An example of "mutating" a value could look something like:

GET {{url}}?offset={{offset}}&per_page={{per_page}}
Authorization: Bearer {{api_key}}
Accept: application/json

HTTP/1.1 200
[Captures]
offset: jsonpath "$.messages" count

GET {{url}}?offset={{offset}}&per_page={{per_page}}
Authorization: Bearer {{api_key}}
Accept: application/json
[Options]
repeat: jsonpath "$.messages" count > 0

HTTP 200
[Captures]
offset: variable "offset" + jsonpath "$.messages" count

Mathematical operations, even "simple" ones like what I mentioned above, add a layer of complexity that I understand may not be in line with Hurl core values; at the same time, certain APIs don't always afford ideal metadata like pagination that may have viable workarounds with Hurl.

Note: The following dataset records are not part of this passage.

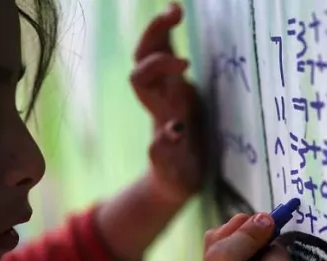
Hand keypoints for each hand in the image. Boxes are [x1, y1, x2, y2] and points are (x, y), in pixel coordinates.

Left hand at [131, 2, 201, 202]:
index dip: (157, 66)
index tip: (185, 64)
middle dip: (153, 37)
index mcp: (160, 112)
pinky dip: (169, 32)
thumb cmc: (177, 176)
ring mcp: (166, 92)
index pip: (143, 81)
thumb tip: (171, 130)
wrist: (174, 178)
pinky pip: (168, 54)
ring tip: (175, 9)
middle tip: (176, 15)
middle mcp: (159, 98)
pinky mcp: (177, 89)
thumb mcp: (176, 174)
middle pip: (141, 61)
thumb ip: (169, 156)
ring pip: (151, 55)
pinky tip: (177, 12)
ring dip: (159, 30)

Curious to hear your thoughts!

joshuaclayton avatar May 07 '25 12:05 joshuaclayton

Hi @jcamiel

The only limitation I see is the advanced pagination. Having an internal variable “repear_index” and being able to do arithmetic operations to assign and increment a variable would give it a lot of power. @joshuaclayton aims well

Thank you for the tool , it´s amazing!